TEXT PROVIDED
▬▬▬▬▬▬
# New Arrival - Orsa Monstrum...



## JonW (Mar 23, 2005)

Its a day off for me... we moved the office about yesterday arvo for a few hours, so I got a day off in lieu (result!)...  So I was a bit miffed that the postie chose to bang on the door at 7:15...














It wasnt all bad tho... A mate in the US sent me a couple of watches









Ok, one of the new arrivals was the Monstrum... a lot has been said about this watch on the US forums but not much on the UK forums (yet i know a few have landed in Blighty already...) Berg has taken some stick about these (one very hacked off guy in the US really had me worried Id bought a pig in a poke) but, well... its actually really very good for the price... I quite like it... As someone (a mate who should remain nameless) has already mentioned... Im wearing it, so it must be ok. 

What I like...

- the dial - it works better than the SA in many ways... nice and clean and no issues with numbers split by markers (thats for Hakim!)
▬▬▬▬▬▬
INFORMATION PROVIDED
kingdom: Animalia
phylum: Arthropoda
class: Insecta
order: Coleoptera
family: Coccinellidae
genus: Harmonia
▬▬▬▬▬▬
GIVEN REQUEST
Pick up the Orsa Monstrum forum post where it ends and write the next part of it.

RESPONSE TO THIS TASK
- size - its 47mm - whats not to like 

- weight - nice and solid

- the colours - the blue really is less in your face in the metal - I got it as it reminded me of the 70s Omegas with the powder blue... its cool imho.

- the back - Its beautifully made. I love the SA as well. Berg really has a great line in backs









What I dont like...

- the bezel insert is a bit cheap looking - same issue was with the SeaAngler tho...

- bezel itself .... the click is a little weedy and its too chromey... Same as SA so cant really grumble... and the bling works with the tool case so...

- the strap... small manufacturers struggle with bracelets and silicone straps it seems. Its too big a watch to be on a wimpy rubber strap - it needs 4mm+ of solid leather... as fixed in my pics... the original strap is back in the bag unused.

What im unsure of...

- the sticky out lug pins... obvsiously a design feauture (started as a flaw but looked ok maybe) and looks ok on the wrist - bizarre in pics tho but works in real life... still a strange choice tho.

- domed thick sapphire xtal... its hard to read the dial from an angle, but, well, its sapphire at this price point... amazing!

- blasted case - I dont really like blasted finishes as I tend to mark them and cant refinish them at home, but it looks cool and tool now... shame the bezel is so bling really... tho as I said it does work... hmmm....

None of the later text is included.